Vasco

Zé Ricardo, o milagreiro da Colina rumo à Copa Libertadores de 2018

Com ótimo retrospecto, treinador leva o Vasco à vice-liderança no returno do Campeonato Brasileiro

Rio - Pode parecer exagero, mas a trajetória do Vasco no Campeonato Brasileiro deve ser dividida em dois períodos: antes de Zé Ricardo e depois de Zé Ricardo. O treinador, que realizou o milagre de levar o time à Libertadores, chegou à Colina no dia 25 de agosto, após a excomunhão de Milton Mendes, e com o clube em crise sem vencer a cinco rodadas e em 14º lugar, flertando com o purgatório da zona do rebaixamento. Antes que fosse apedrejado pela torcida, por ter cometido o sacrilégio de trabalhar no arquirrival Flamengo pouco antes, ele fez logo seu primeiro milagre: estreia com o pé direito e vitória por 1 a 0 sobre o Grêmio, em São Januário.

Zé Ricardo levou o time às alturas, com mais seis vitórias, sete empates e apenas duas derrotas Paulo Fernandes/Vasco.com.br/Divulgação

Se não foi canonizado, Zé Ricardo levou o time às alturas, com mais seis vitórias, sete empates e apenas duas derrotas. A santa imagem de salvador da pátria não ficou abalada nem após a derrota por 1 a 0 para o Corinthians, com gol de mão de Jô, no Itaquerão. É verdade que o Vasco voltou a cometer alguns pecados, com empates diante de Sport e Chapecoense, mas mostrou que a ressurreição era possível ao vencer três vezes seguidas Avaí, Botafogo e Atlético-GO e ficar a um passo do paraíso, o sonhado G-6.

O frustrante 1 a 1 com o Coritiba levantou a ira da torcida, que relevou o deslize após boa atuação no 0 a 0 com o Flamengo, com bola de Nenê na trave. Nem o imperdoável 1 a 1 com o Vitória, foi capaz de decretar a crucificação de Zé Ricardo. Com uma vitória redentora sobre o Santos, na Vila Belmiro, o time renasceu das cinzas e encarou São Paulo e Atlético-MG de igual para igual.

Apesar de novo tropeço, na derrota para o Atlético-PR, Zé Ricardo conseguiu tirar o time das trevas e fazê-lo reencontrar a luz com atuações convincentes diante de Cruzeiro, derrotado por 1 a 0, no Mineirão, após 17 anos, e Ponte Preta, batida por 2 a 1, levando a torcida cruzmaltina aos céus. A fé, agora, é em milagres continentais.

QUASE DIVINO

O Vasco terminou o segundo turno do Brasileiro na segunda posição, com 32 pontos, ao lado da líder Chapecoense, que soma mais vitórias (9 a 8). Mas o aproveitamento individual de Zé Ricardo, que chega aos 28 pontos e tem sete vitórias desde que assumiu a equipe, na quarta rodada do returno, é melhor do que 13 dos 20 times na Série A, à frente de Santos, Flamengo, Corinthians, Grêmio e Fluminense, entre outros. Um retrospecto que beira o divino.

# [CONJUNTO DE ENTRADAS]
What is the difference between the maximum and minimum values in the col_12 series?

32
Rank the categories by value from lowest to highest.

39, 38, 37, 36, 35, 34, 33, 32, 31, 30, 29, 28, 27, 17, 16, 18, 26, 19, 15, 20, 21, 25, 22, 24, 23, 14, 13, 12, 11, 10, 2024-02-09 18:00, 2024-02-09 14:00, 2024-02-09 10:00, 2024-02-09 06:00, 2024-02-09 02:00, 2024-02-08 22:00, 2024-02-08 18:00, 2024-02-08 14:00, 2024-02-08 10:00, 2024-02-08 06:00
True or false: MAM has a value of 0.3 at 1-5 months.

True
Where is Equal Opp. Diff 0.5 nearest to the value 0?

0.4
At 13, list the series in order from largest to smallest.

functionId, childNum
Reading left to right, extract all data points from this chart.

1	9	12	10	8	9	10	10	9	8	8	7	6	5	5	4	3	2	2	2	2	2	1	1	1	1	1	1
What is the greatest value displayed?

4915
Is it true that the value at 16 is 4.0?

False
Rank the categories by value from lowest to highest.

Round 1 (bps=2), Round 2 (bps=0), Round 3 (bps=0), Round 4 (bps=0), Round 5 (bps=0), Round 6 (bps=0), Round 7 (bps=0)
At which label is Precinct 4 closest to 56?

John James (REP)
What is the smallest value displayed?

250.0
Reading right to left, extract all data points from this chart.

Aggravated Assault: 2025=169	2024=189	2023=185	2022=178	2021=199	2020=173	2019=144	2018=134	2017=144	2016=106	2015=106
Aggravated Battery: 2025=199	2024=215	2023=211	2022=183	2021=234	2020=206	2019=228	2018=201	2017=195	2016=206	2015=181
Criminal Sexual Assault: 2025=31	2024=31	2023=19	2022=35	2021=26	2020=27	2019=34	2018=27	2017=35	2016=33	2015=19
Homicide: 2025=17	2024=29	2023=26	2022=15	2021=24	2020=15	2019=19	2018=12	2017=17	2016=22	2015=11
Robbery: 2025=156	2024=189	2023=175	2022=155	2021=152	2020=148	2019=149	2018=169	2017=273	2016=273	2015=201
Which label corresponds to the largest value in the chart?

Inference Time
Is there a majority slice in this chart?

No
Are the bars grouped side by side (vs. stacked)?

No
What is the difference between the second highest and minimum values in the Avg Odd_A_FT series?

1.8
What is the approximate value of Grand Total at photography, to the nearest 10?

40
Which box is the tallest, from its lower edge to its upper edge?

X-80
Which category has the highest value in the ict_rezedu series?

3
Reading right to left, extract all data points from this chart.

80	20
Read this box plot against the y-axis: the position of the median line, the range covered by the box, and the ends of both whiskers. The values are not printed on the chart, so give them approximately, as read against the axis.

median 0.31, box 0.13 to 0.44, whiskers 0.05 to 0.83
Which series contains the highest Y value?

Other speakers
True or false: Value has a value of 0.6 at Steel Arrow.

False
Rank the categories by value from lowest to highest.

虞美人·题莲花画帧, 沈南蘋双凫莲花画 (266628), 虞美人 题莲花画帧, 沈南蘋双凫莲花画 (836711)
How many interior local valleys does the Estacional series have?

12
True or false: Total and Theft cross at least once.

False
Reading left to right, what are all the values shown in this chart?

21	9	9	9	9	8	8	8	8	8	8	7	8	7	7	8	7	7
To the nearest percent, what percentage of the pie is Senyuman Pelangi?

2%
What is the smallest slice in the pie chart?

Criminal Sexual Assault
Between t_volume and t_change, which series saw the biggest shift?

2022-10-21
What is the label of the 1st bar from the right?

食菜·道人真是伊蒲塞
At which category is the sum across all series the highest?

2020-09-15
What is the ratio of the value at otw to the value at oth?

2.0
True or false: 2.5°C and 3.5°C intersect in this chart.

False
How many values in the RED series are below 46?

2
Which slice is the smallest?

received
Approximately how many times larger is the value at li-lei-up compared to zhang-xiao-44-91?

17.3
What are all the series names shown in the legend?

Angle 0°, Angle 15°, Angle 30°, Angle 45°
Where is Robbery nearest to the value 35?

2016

# [TAREFAS OBRIGATÓRIAS]
**a)** Segundo o texto sobre Zé Ricardo no Vasco, em que data o treinador chegou à Colina?
**b)** Atualize o trecho do texto sobre Zé Ricardo no Vasco começando em "Se não foi canonizado, Zé" e terminando em "o sonhado G-6.", colocando "Arena Corinthians" no lugar de "Itaquerão".

# [RESPOSTAS DO EXERCÍCIO]
**a)** No dia 25 de agosto.

**b)**
Se não foi canonizado, Zé Ricardo levou o time às alturas, com mais seis vitórias, sete empates e apenas duas derrotas. A santa imagem de salvador da pátria não ficou abalada nem após a derrota por 1 a 0 para o Corinthians, com gol de mão de Jô, no Arena Corinthians. É verdade que o Vasco voltou a cometer alguns pecados, com empates diante de Sport e Chapecoense, mas mostrou que a ressurreição era possível ao vencer três vezes seguidas Avaí, Botafogo e Atlético-GO e ficar a um passo do paraíso, o sonhado G-6.